BEGIN
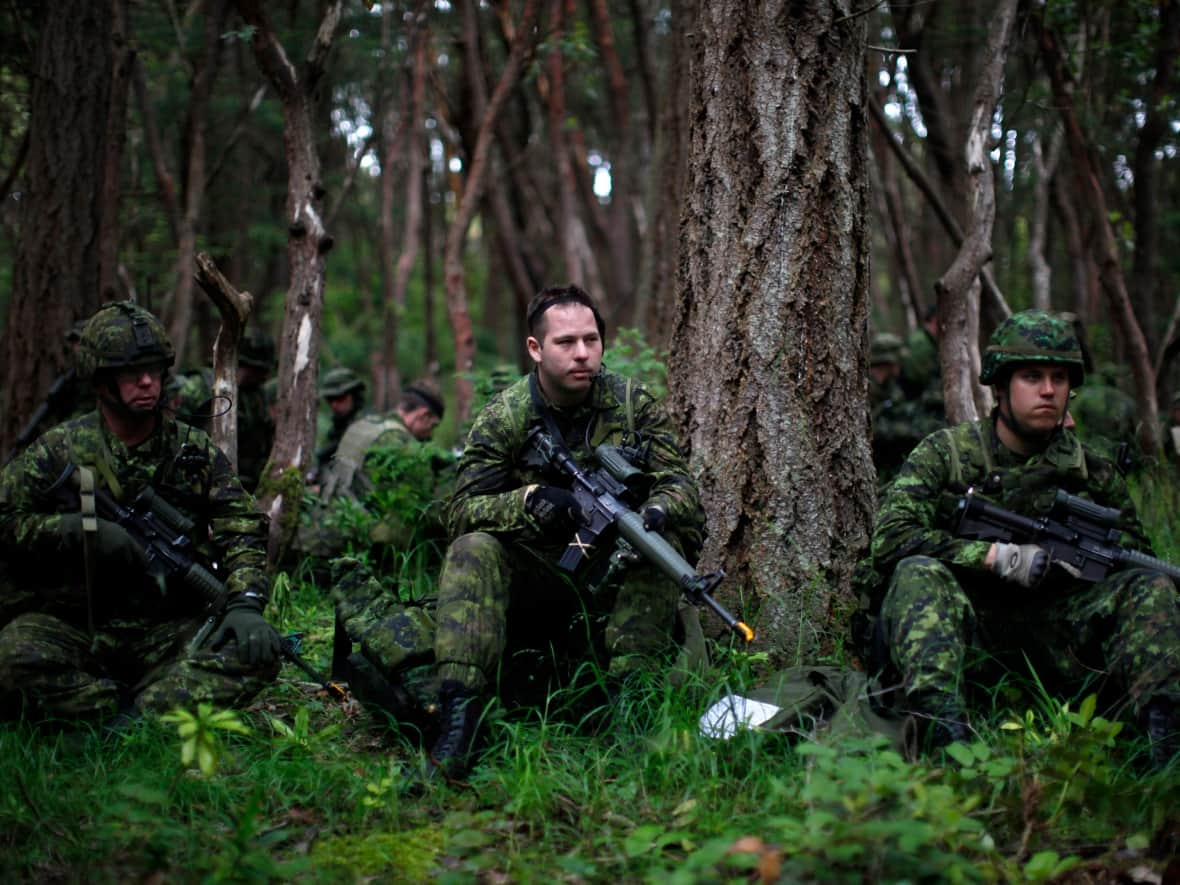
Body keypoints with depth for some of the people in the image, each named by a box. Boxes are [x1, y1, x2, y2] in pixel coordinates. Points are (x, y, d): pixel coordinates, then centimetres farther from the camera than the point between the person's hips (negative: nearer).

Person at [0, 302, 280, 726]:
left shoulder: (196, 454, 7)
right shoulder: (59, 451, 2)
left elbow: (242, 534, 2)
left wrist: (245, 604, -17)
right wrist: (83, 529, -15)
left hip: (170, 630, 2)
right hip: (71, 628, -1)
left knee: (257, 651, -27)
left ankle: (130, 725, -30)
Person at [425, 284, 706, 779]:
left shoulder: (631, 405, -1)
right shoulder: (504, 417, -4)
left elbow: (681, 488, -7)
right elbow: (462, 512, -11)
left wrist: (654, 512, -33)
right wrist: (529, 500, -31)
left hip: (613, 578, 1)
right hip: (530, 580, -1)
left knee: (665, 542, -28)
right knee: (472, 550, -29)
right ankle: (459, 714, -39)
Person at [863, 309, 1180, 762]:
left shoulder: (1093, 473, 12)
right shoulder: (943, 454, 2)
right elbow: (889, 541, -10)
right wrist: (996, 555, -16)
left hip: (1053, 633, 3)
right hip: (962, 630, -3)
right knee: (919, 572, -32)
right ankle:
END
▶ **EXERCISE DESCRIPTION**: Each line holding "knee" should be copied from the material above.

▶ **RESPONSE AREA**:
left knee: (257, 651, -27)
left knee: (665, 542, -28)
right knee: (472, 550, -29)
right knee: (919, 572, -32)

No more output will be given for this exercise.